On s'en serait bien passé, mais finalement la voilà, la polémique ciné de l'été. Dans une interview à Grazia, l'actrice Léa Seydoux, bientôt à l'affiche du palmedorisé La Vie d'Adèle, d'Abdellatif Kechiche, et de Grand Central, de Rebecca Zlotowski (sortie le 28 août), tient des propos jugés homophobes ou du moins, caricaturaux sur les lesbiennes. Les gens en parlent sur Twitter, Yagg y consacre un article, repris par la presse généraliste en ligne... Et le démenti de l'intéressée ne devrait pas tarder à arriver.
Voici ses propos évoquant le tournage de Grand Central : "Par moments, dit-elle, je me suis trouvée jolie, sexy, mais il y a des plans où je me trouve nettement moins belle ! On dirait un peu une lesbienne (Rires) Attention, je ne dis pas que les lesbiennes ne sont pas jolies, surtout que j'ai fait un film où j'incarne une lesbienne. Je crois justement que c'est parce que je venais de jouer une fille masculine dans La Vie d'Adèle que ça me plaisait vachement de jouer une fille très féminine. Je l'ai peut-être accentué inconsciemment, et c'était très plaisant d'être dans les bras d'un garçon (Tahar Rahim), de jouer une histoire d'amour avec un mec ".
Propos déformés
Comme nous n'étions pas là durant l'interview, nous nous contenterons d'une analyse textuelle.

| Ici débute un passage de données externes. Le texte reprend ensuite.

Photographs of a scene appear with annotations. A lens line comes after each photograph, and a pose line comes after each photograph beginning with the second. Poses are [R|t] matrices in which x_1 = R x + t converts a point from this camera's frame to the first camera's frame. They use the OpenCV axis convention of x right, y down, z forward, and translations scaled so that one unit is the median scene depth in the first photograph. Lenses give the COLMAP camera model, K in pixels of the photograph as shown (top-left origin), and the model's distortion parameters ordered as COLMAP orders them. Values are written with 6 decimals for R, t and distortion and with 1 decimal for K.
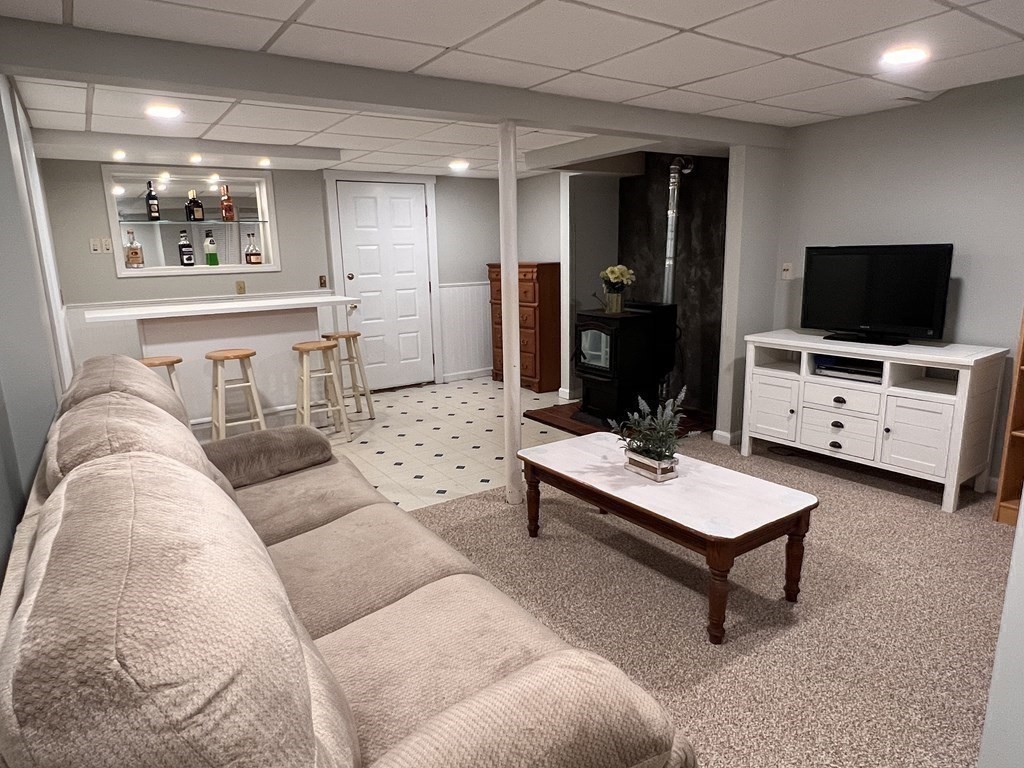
lens RADIAL K [[629.5, 0, 494.5], [0, 629.5, 387.0], [0, 0, 1]] dist [-0.006846, 0.000303]
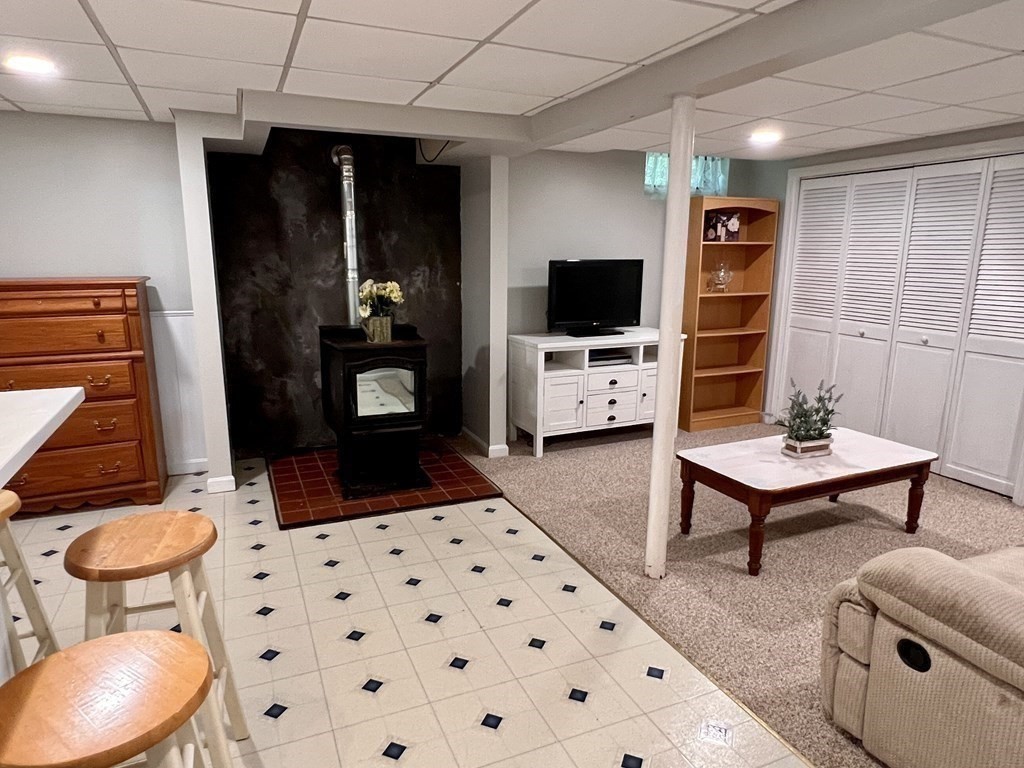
lens RADIAL K [[629.5, 0, 509.4], [0, 629.5, 384.3], [0, 0, 1]] dist [-0.006846, 0.000303]
pose [[0.170142, -0.176958, 0.969401, -0.597631], [0.199054, 0.969637, 0.142064, -0.165170], [-0.965106, 0.168792, 0.200200, 0.804142]]
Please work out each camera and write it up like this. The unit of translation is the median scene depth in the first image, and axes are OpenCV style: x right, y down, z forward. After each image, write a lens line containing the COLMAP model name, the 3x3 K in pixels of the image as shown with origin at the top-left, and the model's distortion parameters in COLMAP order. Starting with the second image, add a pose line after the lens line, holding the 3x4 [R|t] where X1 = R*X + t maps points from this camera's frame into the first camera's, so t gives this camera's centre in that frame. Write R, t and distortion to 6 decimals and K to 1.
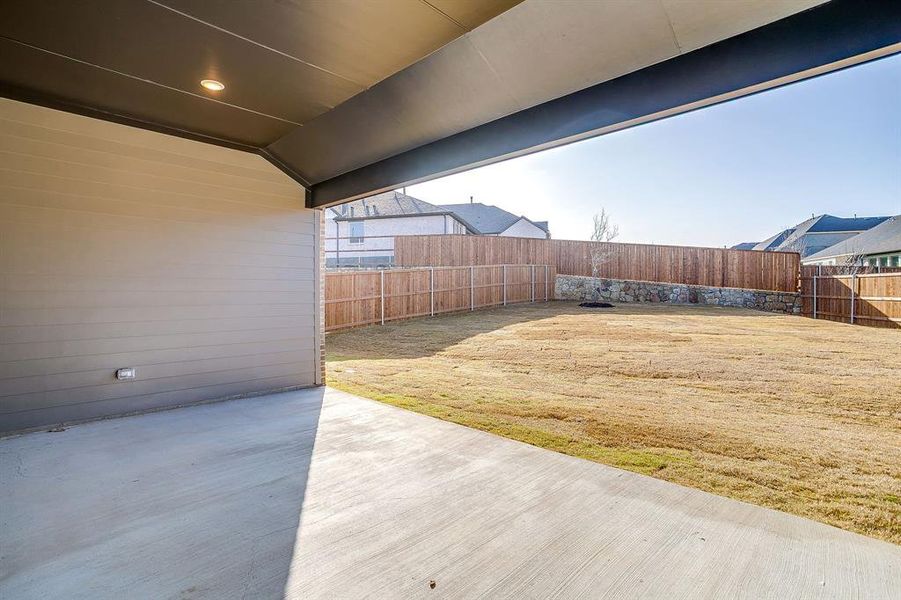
lens RADIAL K [[445.3, 0, 444.9], [0, 445.3, 298.2], [0, 0, 1]] dist [-0.043673, 0.028619]
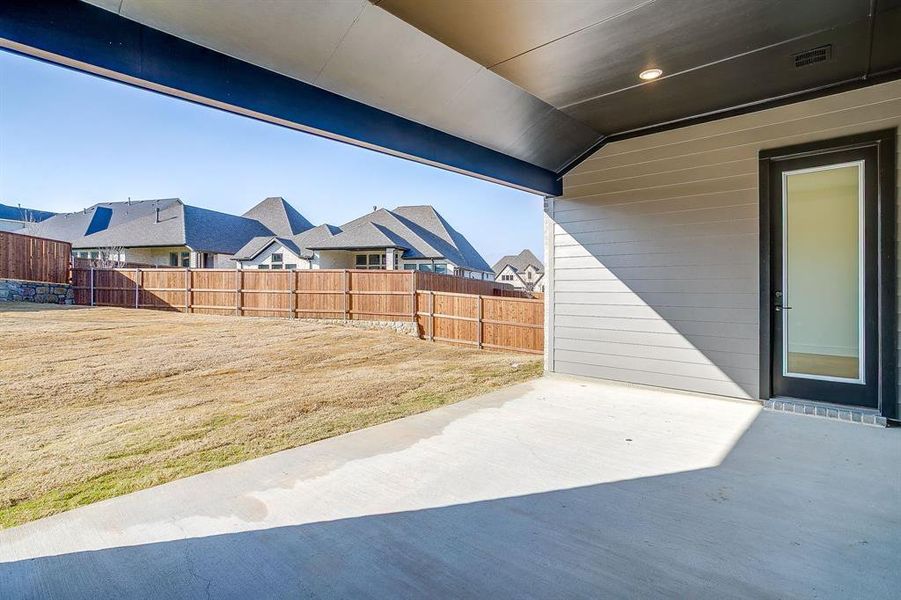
lens RADIAL K [[442.5, 0, 445.2], [0, 442.5, 283.6], [0, 0, 1]] dist [0.000336, 0.000523]
pose [[-0.002734, 0.006156, 0.999977, -0.175718], [0.006810, 0.999958, -0.006137, -0.001717], [-0.999973, 0.006793, -0.002776, 0.166186]]
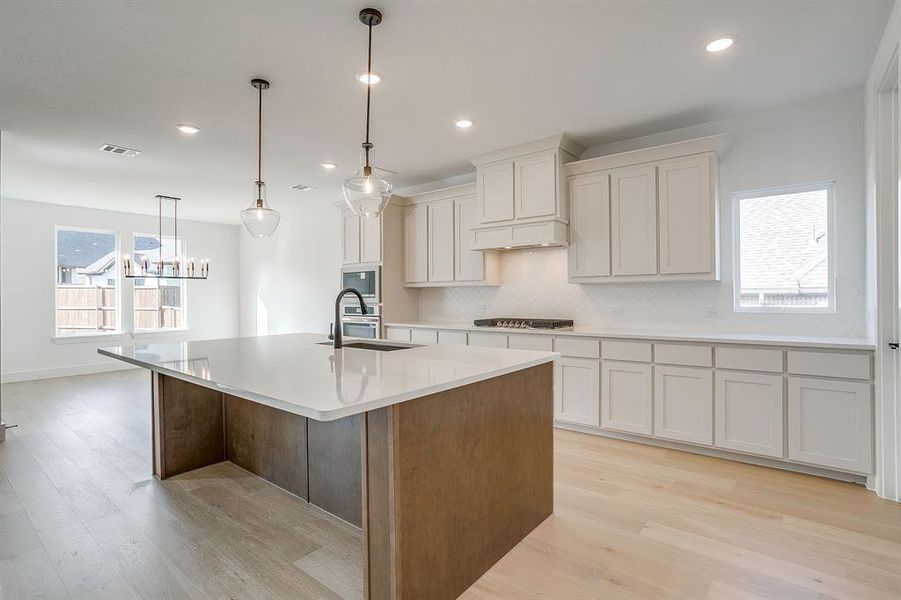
lens RADIAL K [[445.3, 0, 444.9], [0, 445.3, 298.2], [0, 0, 1]] dist [-0.043673, 0.028619]
pose [[-0.084342, 0.003393, 0.996431, -0.208718], [0.011299, 0.999933, -0.002449, -0.001084], [-0.996373, 0.011052, -0.084374, -0.218063]]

Si l'on lit cet entretien de près, on se rend compte que le titre de l'article de Yagg, "Pour Léa Seydoux, les lesbiennes féminines n’existent pas" déforme ses propos. Tout d'abord, le "rires" entre parenthèses après la-phrase-qui-dérange indique qu'elle tente de faire une blague. Elle n'accuse personne, elle ne déclare rien, elle fait juste une réflexion qu'elle-même ne semble pas prendre pas au sérieux. Afin d'éviter tout malentendu, Léa Seydoux développe juste après : "Attention, je ne dis pas que les lesbiennes ne sont pas jolies". Soit l'inverse du titre choisi par le site internet qui a lancé la polémique.
On comprend en fait, en relisant ses propos, que l'actrice parle de son expérience en tant que "fille masculine" dans La Vie d'Adèle et non de toutes les lesbiennes en général. Je ne suis pas actrice, et je ne sais donc pas ce que représente le fait de me couper les cheveux ras pour un rôle et d'adopter une sexualité qui n'est pas la mienne. Ce n'est sûrement pas anodin. Je n'ai pas envie de juger son plaisir de jouer une fille "très féminine" après cela.
Léa Seydoux précise enfin que c'est "peut-être inconsciemment" qu'elle a forcé le trait de la femme féminine, un peu comme si elle se remettait à porter des jupes roses et des talons après un mois de camp scout. A mon sens, cet "inconsciemment" est plus un aveu d'humilité que de stupidité ou de méchanceté. Elle tente, face à la journaliste, de mettre des mots sur l'expérience de transformation qu'elle a vécue, et nul besoin d'avoir lu Lacan pour savoir à quel point les mots sont incapables de dire toute la vérité d'un sujet.
"Je suis une femme virile"
Ce n'est pas la première fois que Léa Seydoux s'aventure sur les terres du masculin-féminin, visiblement semées d'embuches. Elle s'est exprimée à plusieurs reprises sur cette question, lors d'interviews, au point de déclarer à L'Express, en 2011 : "On m'a souvent décrite comme un garçon manqué, ce n'est pas le cas. Je me définirais plutôt comme une femme virile... Vaillante ! J'ai toujours envisagé la vraie féminité comme un mélange de force et de confiance en soi". Faut-il aussi la sermonner pour cette expression de "femme virile" ? Non, car sa phrase signifie bien "la féminité emprunte des qualités a priori jugées viriles pour accéder à sa pleine définition". Tout est dans le "a priori".
En réalité, j'ai comme l'impression qu'on reproche à Léa Seydoux de la "jouer perso". Qu'en tant que jolie femme ayant, de surcroît, joué une lesbienne (rôle pas si fréquent au cinéma), elle devrait devenir un porte-parole LGBT. Je ne vois pas au nom de quoi elle devrait céder. Je la préfère spontanée, hésitante, complexe. Ironie de l'histoire, certains avaient craint, après le festival de Cannes, que La Vie d'Adèle ne devienne un emblême du combat pour le mariage pour tous. Cette polémique a au moins le mérite de prouver que l'art et l'actualité ne sont plus imbriqués.